Dia memberikan beberapa saran kepada pasukan Monza menjelang pertandingan.

“Dua penyerang kita harus selalu berada di area lawan, membatasi serangan mereka. Ini membantu kami menerima bola dalam serangan langsung dengan umpan dari penjaga gawang.

“Saya selalu memberi tahu para pemain untuk menjaga tubuh mereka tetap di tanah, untuk menendang rendah ke tanah dan bukan ke langit. Dan kemudian saya menyarankan mereka untuk menjaga sayap Milan, kita akan lihat apakah mereka mendengarkan saya.”

Terakhir, Berlusconi melihat kembali lima tahun terakhir bersama Monza.

“Saya membeli Monza bukan untuk sepak bola, tetapi karena saya mengagumi realitas Brianza dan karena saya pikir setelah 110 tahun tidak tepat bagi Monza untuk tetap berada di Serie D.

“Ketika kami membeli tim, mereka berada di Serie D, kemudian di Serie C, di Serie B, dan di Serie A. Sekarang para penggemar Monza memiliki ambisi untuk berada di Serie A, jika kami memenangkan bahkan Scudetto, kami akan memilikinya untuk pergi dan bermain di San Siro.

“Mereka ingin menghancurkannya, sekarang tampaknya mereka telah berubah pikiran, untungnya karena San Siro ada dalam sejarah sepak bola, AC Milan, dan juga sejarah saya.

“Sayangnya, di enam game pertama kami hanya meraih satu poin. Stroppa mengatakan kepada saya bahwa dia tidak ingin melanjutkan.
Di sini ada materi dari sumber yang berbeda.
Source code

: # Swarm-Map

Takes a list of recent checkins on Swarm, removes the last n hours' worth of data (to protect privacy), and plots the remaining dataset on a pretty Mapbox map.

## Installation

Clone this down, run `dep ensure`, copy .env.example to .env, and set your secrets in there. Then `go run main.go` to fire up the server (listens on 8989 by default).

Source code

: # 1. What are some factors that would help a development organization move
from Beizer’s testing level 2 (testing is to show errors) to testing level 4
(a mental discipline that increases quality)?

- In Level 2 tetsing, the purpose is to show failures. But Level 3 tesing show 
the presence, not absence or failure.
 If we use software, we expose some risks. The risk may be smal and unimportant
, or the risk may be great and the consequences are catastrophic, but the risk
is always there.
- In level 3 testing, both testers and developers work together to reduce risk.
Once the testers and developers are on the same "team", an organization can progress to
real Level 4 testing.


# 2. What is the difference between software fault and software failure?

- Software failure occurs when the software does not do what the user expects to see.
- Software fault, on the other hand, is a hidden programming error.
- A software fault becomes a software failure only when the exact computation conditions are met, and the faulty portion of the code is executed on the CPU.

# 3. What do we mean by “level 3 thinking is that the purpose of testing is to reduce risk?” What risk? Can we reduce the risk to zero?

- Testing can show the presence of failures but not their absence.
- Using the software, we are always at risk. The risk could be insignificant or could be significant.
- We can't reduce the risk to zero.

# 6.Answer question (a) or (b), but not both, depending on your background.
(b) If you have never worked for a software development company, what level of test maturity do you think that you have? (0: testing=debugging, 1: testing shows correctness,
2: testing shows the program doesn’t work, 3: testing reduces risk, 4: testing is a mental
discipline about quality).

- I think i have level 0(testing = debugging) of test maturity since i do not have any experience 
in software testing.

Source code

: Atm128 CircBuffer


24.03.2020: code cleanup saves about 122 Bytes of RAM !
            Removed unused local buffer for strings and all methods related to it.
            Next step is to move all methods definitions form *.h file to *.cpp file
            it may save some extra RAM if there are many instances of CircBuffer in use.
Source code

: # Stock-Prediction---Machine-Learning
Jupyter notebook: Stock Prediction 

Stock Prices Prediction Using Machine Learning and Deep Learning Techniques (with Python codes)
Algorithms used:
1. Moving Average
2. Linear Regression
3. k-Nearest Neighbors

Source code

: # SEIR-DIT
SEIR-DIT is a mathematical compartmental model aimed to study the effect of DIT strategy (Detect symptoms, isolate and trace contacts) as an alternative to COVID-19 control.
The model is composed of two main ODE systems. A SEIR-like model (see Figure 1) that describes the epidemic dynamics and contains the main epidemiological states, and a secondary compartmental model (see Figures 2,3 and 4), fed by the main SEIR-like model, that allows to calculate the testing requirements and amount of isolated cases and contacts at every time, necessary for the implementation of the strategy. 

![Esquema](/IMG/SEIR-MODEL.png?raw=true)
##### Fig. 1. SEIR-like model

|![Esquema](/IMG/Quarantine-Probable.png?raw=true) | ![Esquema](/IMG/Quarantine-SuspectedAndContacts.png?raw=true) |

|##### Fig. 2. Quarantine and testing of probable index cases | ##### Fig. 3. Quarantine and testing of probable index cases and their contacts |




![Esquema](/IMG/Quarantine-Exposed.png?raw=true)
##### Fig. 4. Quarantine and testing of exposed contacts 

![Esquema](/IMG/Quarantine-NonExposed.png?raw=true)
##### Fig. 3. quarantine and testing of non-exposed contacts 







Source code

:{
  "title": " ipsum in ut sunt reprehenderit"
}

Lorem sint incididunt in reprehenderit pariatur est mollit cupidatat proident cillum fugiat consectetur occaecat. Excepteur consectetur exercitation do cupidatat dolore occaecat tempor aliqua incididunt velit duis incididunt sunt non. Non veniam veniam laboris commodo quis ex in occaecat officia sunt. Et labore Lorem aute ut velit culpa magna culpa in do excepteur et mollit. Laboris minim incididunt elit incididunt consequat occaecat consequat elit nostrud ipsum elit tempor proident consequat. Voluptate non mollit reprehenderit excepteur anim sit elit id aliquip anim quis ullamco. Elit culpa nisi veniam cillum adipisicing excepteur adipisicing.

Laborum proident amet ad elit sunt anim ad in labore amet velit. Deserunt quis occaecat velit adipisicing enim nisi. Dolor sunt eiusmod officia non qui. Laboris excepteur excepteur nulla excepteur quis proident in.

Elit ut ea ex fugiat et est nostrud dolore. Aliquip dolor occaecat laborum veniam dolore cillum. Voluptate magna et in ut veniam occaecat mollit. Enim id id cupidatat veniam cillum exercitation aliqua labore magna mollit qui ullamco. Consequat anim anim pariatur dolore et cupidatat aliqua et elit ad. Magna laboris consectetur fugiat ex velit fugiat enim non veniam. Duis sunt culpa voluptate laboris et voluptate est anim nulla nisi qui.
Saya berpikir tentang kepada siapa saya bisa mempercayakan tim.

“Primavera kami baik-baik saja dan pelatihnya adalah seorang pria terhormat. Suatu malam, dengan Galliani, kami mempercayakannya dengan tim dan dia menjadi pelatih kami. Enam tim menghubunginya, tetapi kami berjabat tangan, dan Palladino tetap di Monza.” tutup Berlusconi.